[Transcribed page contents]
────

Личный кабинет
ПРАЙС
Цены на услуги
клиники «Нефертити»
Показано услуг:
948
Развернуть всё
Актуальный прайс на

────

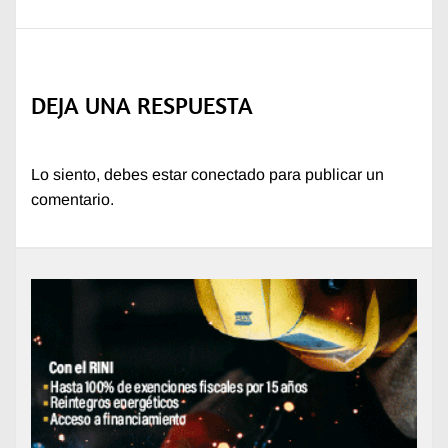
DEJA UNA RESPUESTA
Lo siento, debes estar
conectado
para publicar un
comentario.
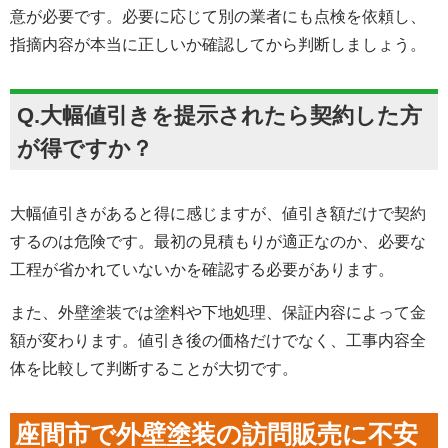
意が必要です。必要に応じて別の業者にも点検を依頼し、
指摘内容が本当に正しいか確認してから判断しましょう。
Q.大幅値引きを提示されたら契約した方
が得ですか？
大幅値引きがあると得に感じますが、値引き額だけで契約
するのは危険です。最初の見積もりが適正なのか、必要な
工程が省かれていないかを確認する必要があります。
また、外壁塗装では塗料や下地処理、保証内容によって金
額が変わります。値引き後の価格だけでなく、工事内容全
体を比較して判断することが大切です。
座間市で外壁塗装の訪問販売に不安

────

Instructions for the task: Rewrite the part of the entries that opens with the line containing "Личный кабинет" and closes with the line containing "Актуальный прайс на". Replace "Развернуть всё" with "Показать всё" and leave everything else unchanged.

Response to the exercise:
Личный кабинет
ПРАЙС
Цены на услуги
клиники «Нефертити»
Показано услуг:
948
Показать всё
Актуальный прайс на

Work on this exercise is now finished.